Pharmacophore, QSAR, and Binding Mode Studies of Substrates of Human Cytochrome P450 2D6 (CYP2D6) Using Molecular Docking and Virtual Mutations and an Application to Chinese Herbal Medicine Screening
The highly polymorphic human cytochrome P450 2D6 (CYP2D6) metabolizes about 25% of currently used drugs. In this study, we have explored the interaction of a large number of substrates (n = 120) with wild-type and mutated CYP2D6 by molecular docking using the CDOCKER module. Before
we conducted the molecular docking and virtual mutations, the pharmacophore and QSAR models of CYP2D6 substrates were developed and validated. Finally, we explored the interaction of a traditional Chinese herbal formula, Fangjifuling decoction, with CYP2D6 by virtual screening.
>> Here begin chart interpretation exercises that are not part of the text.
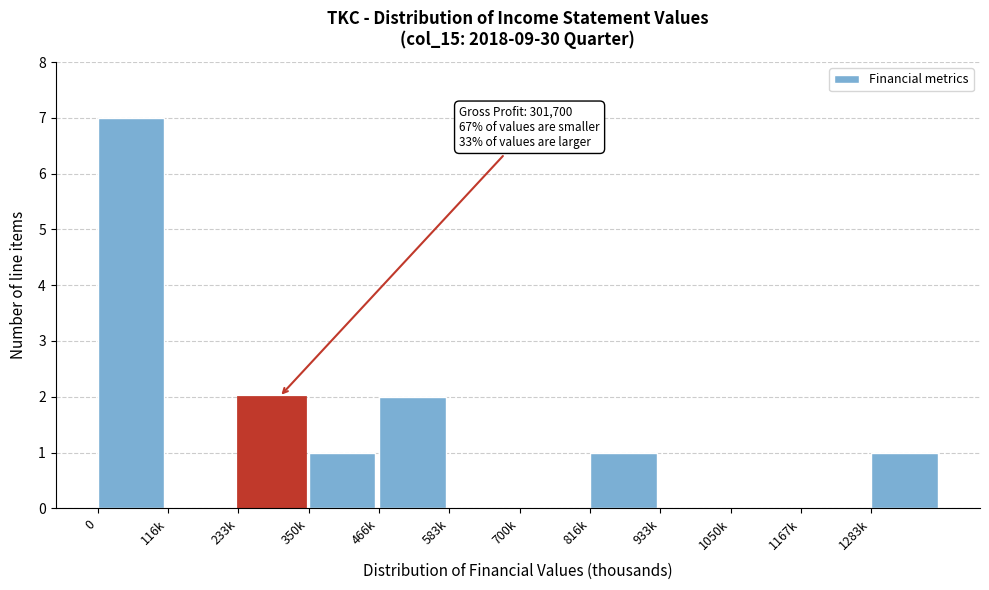

Reading left to right, what are all the values shown in this chart?

0=7	116k=0	233k=2	350k=1	466k=2	583k=0	700k=0	816k=1	933k=0	1050k=0	1167k=0	1283k=1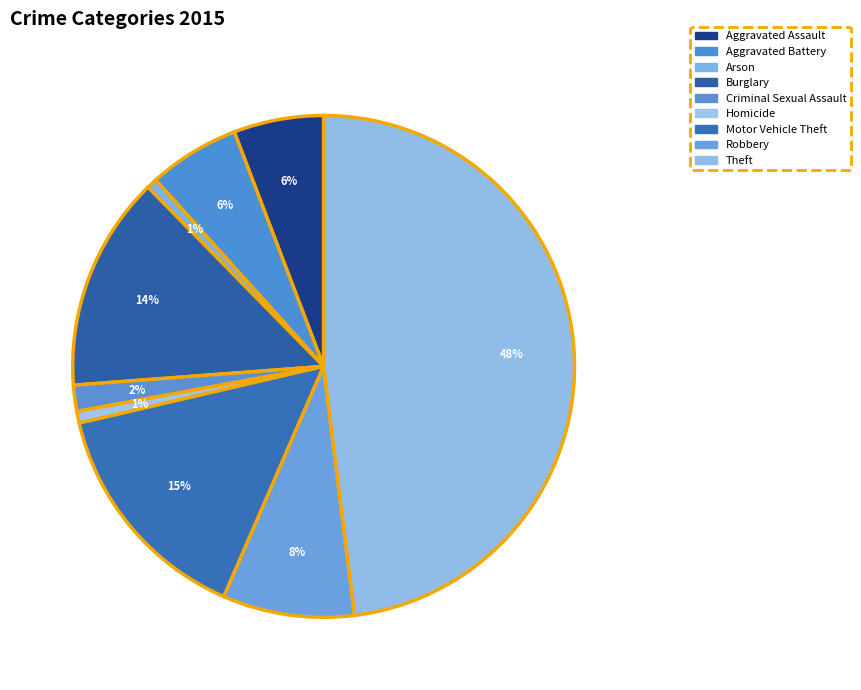

To the nearest percent, what percentage of the pie is Theft?

48%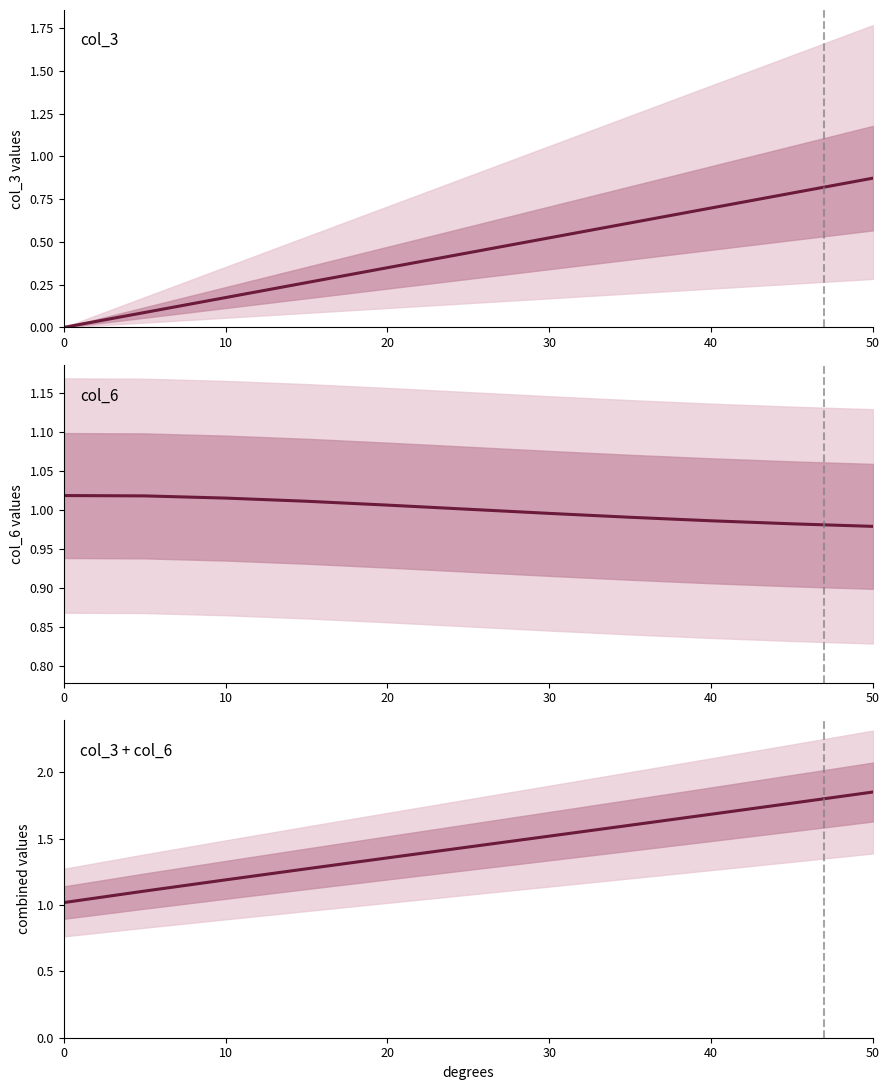

Between 20 and 30, which series saw the biggest shift?

col_3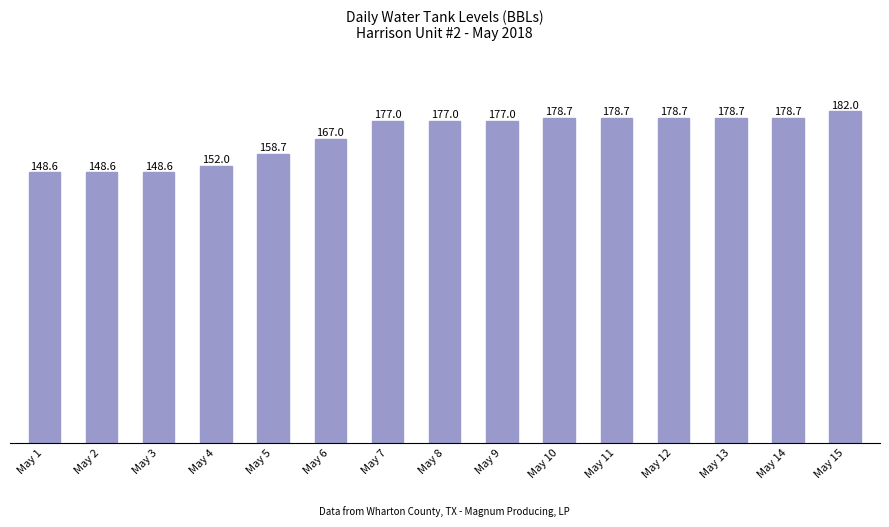

At which label is the value closest to 165?

May 6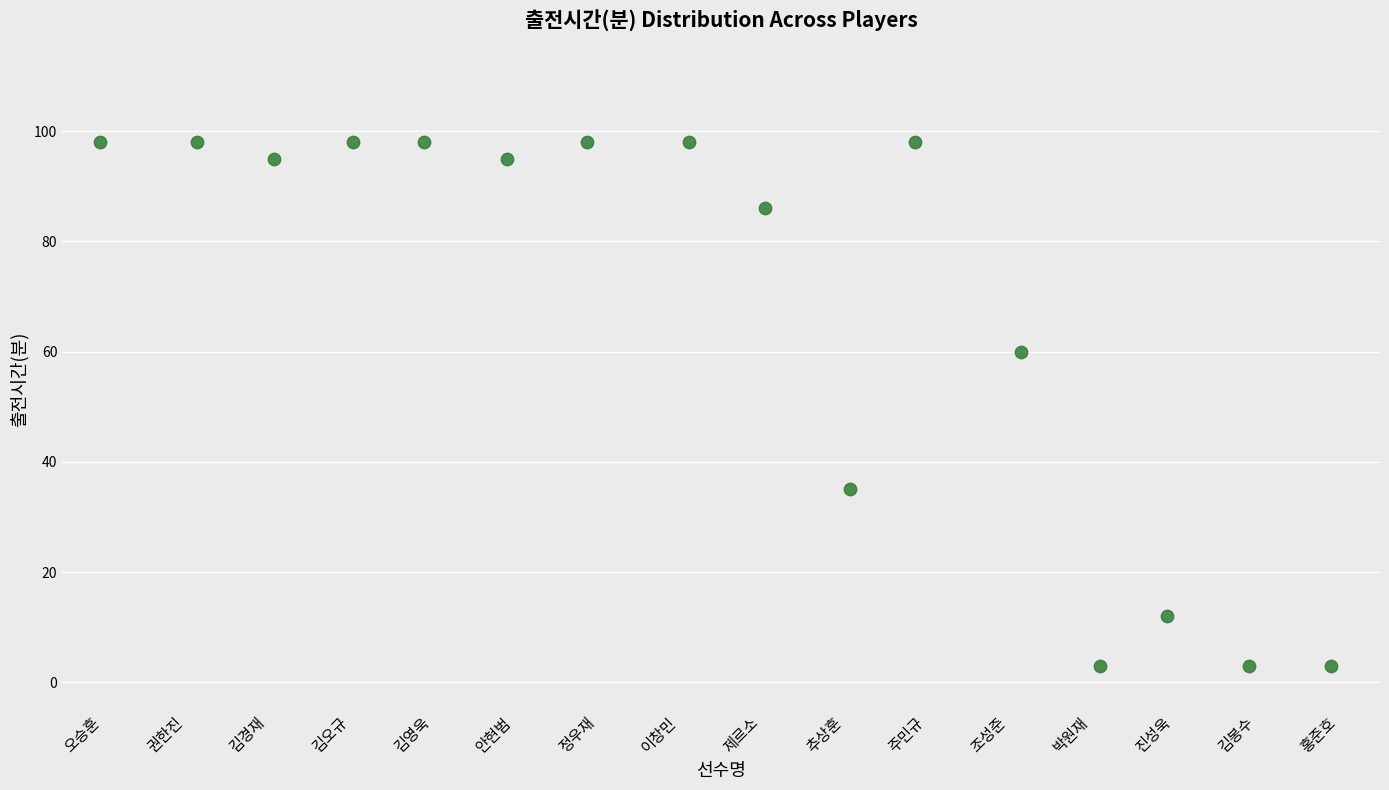

What Y value in the scatter plot is closest to 50?

60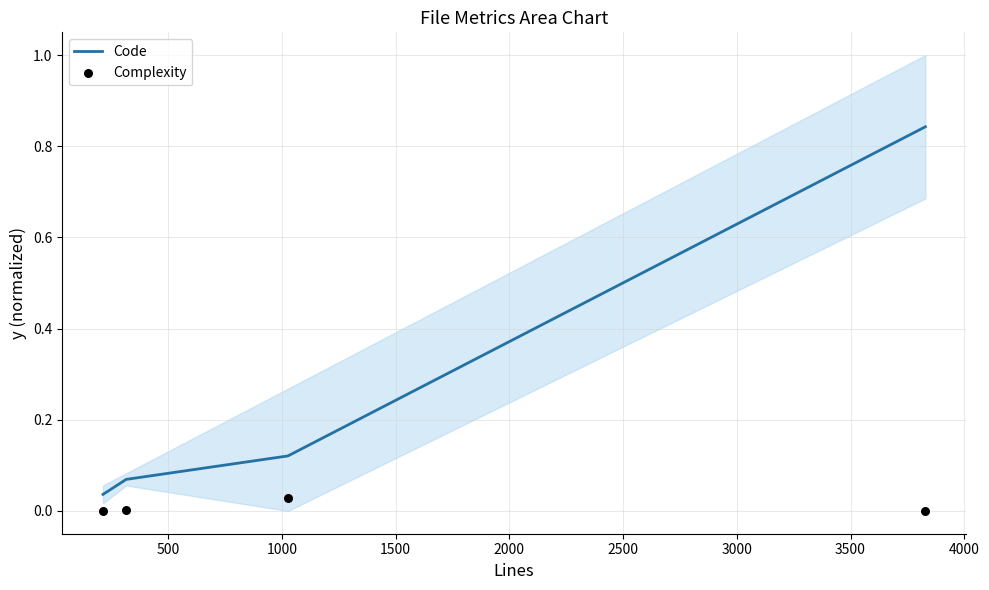

What are all the series names shown in the legend?

Code, Complexity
The optimized
pharmacophore model derived from 20 substrates of CYP2D6 contained two hydrophobic features and one hydrogen bond acceptor feature, giving a relevance ratio of 76% when a validation set of substrates were tested. However, our QSAR models gave poor prediction of the binding affinity
of substrates. Our docking study demonstrated that 117 out of 120 substrates could be docked into the active site of CYP2D6. Forty one out of 117 substrates (35.04%) formed hydrogen bonds with various active site residues of CYP2D6 and 53 (45.30%) substrates formed a strong π-π
interaction with Phe120 (53/54), with only carvedilol showing π-π interaction with Phe483. The active site residues involving hydrogen bond formation with substrates included Leu213, Lys214, Glu216, Ser217, Gln244, Asp301, Ser304, Ala305, Phe483, and Phe484. Furthermore, the CDOCKER
algorithm was further applied to study the impact of mutations of 28 active site residues (mostly non-conserved) of CYP2D6 on substrate binding modes using five probe substrates including bufuralol, debrisoquine, dextromethorphan, sparteine, and tramadol. All mutations of the residues examined
altered the hydrogen bond formation and/or aromatic interactions, depending on the probe used in molecular docking. Apparent changes of the binding modes have been observed with the Glu216Asp and Asp301Glu mutants. Overall, 60 compounds out of 130 from Fangjifuling decoction matched our pharmacophore
model for CYP2D6 substrates. Fifty four out of these 60 compounds could be docked into the active site of CYP2D6 and 24 of 54 compounds formed hydrogen bonds with Glu216, Asp301, Ser304, and Ala305 in CYP2D6. These results have provided further insights into the factors that determining the
binding modes of substrates to CYP2D6. Screening of high-affinity ligands for CYP2D6 from herbal formula using computational models is a useful approach to identify potential herb-drug interactions.